Perseverance: from a ‘bad situation’ to being a Bobcat

Student veteran Edward Baiocco found his way through the military

By on November 7, 2017
Morgan Tencza | The Quinnipiac Chronicle

Edward Baiocco, 30, a Wilmington, Delaware native, freshman civil engineering major at Quinnipiac and student veteran, wants people to know that when life gets hard and you are feeling down, push through because anything is possible.

Baiocco attended Thomas McKean High School, home of the Highlanders. During his senior year at McKean, Baiocco dropped out of school and according to him, he wasn’t a very good student. He began to consider dropping out during his sophomore and junior years, but was officially out of school for senior year.

After dropping out, Baiocco began working with a construction company that built decks and additions to homes. He later went back to school to get his GED diploma.

After watching his father and grandfather serve in the military with admiration, Baiocco decided to follow in their footsteps and join. He began accumulating college credits in the military, as boot camp credits transferred to college credits.

Baiocco began boot camp in the Great Lakes. After, he moved to Meridian, Mississippi, where he worked as an aviation maintenance administrationman.

“I took care of logbooks for aircrafts, kept track of parts, dealt with work orders for maintenance and things like that,” he said.

From Mississippi, Baiocco was stationed in San Diego, Oklahoma City and Jacksonville, Florida.

During his service, he was motivated by having some type of career.

“I found out quick that it wasn’t going to be easy to get a good job making good money, you know, right out of high school,” Baiocco said, “So, I decided to go do something to change my life. And because my father and grandfather had pursued it, too.”

Now, he is motivated by being the best version of himself that he can be.

“I just want to try to improve,” Baiocco said, “Every day I try to do something that can push me another level higher.”

Despite serving in the Navy for eight years and traveling the world, Baiocco said there is still a lot he has to do in his life, including finishing school. He describes being a student veteran as an “interesting” experience.

“Sometimes I can feel out of place… but I know what the end goal is and I know that it’ll be beneficial to me,” Baiocco said.

He benefits from getting different perspectives of the younger students. As any soldier does, Baiocco gained a lot of knowledge and many skills during his time in the military.

“You learn a lot of discipline in the military,” Baiocco said. “It just gives you (a) more well-rounded outlook on things. You can work through situations, solve problems and stuff better.”

He said he was not disciplined in high school.

“(The military) made me a more well-rounded person,” he said.

Baiocco has been reacquainting himself with civilian life for a year and a half.

“It was a little different at first,” Baiocco said, “You’re used to wearing a uniform every day.”

Baiocco is proud of the gratitude he has received since returning home..

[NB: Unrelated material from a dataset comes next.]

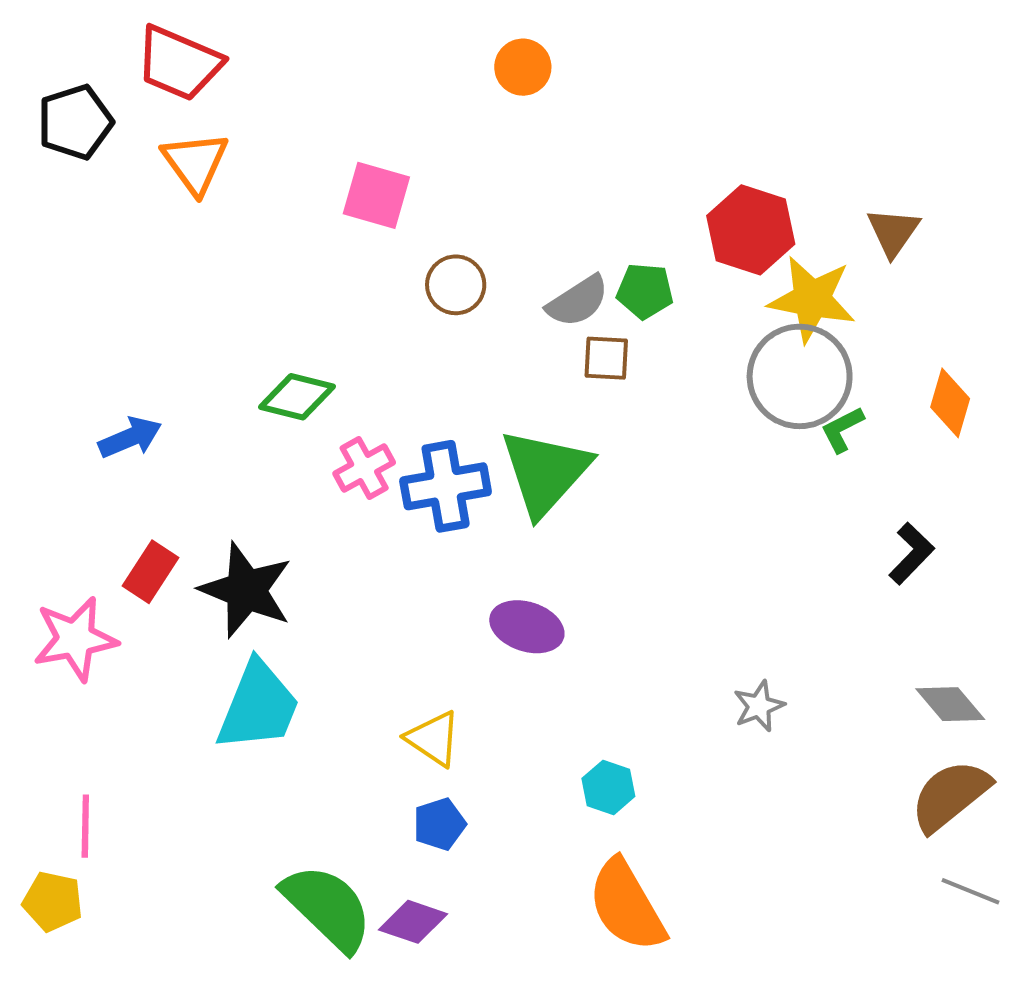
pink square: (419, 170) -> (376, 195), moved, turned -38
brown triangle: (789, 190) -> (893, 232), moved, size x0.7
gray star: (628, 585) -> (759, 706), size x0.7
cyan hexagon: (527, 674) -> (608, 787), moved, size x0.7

“It makes me happy and it makes me proud. I’m very proud that I’ve served my country,” he said.

According to Baiocco, Quinnipiac’s Student Veterans Organization (SVO) does a lot for veterans on campus. The organization provides a lounge just for veterans, along with a network between other veterans on campus, he said. SVO also helps veterans get involved with activities.

Tyler DuBois, a fellow member of the SVO, met Baiocco last year at a transfer student seminar. DuBois said they talked about their hobbies, hockey and their military experience. Since the school year started, DuBois said he and Baiocco have become good friends.

Outside of school, Baiocco is a fan of Philadelphia sports teams, specifically the Philadelphia Flyers.

Morgan Tencza | The Quinnipiac Chronicle

“I watch a lot of hockey, play a lot of hockey,” Baiocco said.

He also goes on walks and spends time with his two dogs and girlfriend. Baiocco is a big hockey fan, and is co-captain of the recently-created Student Veteran Intramural Hockey Team, according to DuBois.

Off the ice, Baiocco expresses himself through his tattoos.

“I have a lot (of tattoos) that have to do with family. And I have a lot that do with Navy and everything,” Baiocco said. “(The tattoos are) just my journey through life.”

Baiocco said his goals now include finding a job where he is truly happy and very involved. He wants to feel like he is part of a team.

He has admittedly made notable changes in his life. From the streets of Wilmington to the Navy and now majoring in civil engineering, Baiocco has taken the initiative to turn his life around.

Baiocco is not the only person that notices his motivation. DuBois said he sees Baiocco strive towards becoming a civil engineer.

Baiocco advises younger students to not think of college as a chore and be enthusiastic about learning. He said not to be afraid to step outside of your comfort zone and try new things.

After coming from what he calls a “bad situation,” considering the track he is on, Baiocco advocates for perseverance.

“What I’m trying to say is… anything is possible if you put your mind to it,” he said.

DuBois said Baiocco’s personality is what makes him so valuable to the community.

“His military experience, maturity and willingness to learn makes him an excellent student and a valued member at Quinnipiac,” DuBois said, “I know Eddie would help anyone out who needs a hand, and is a hard-working individual.”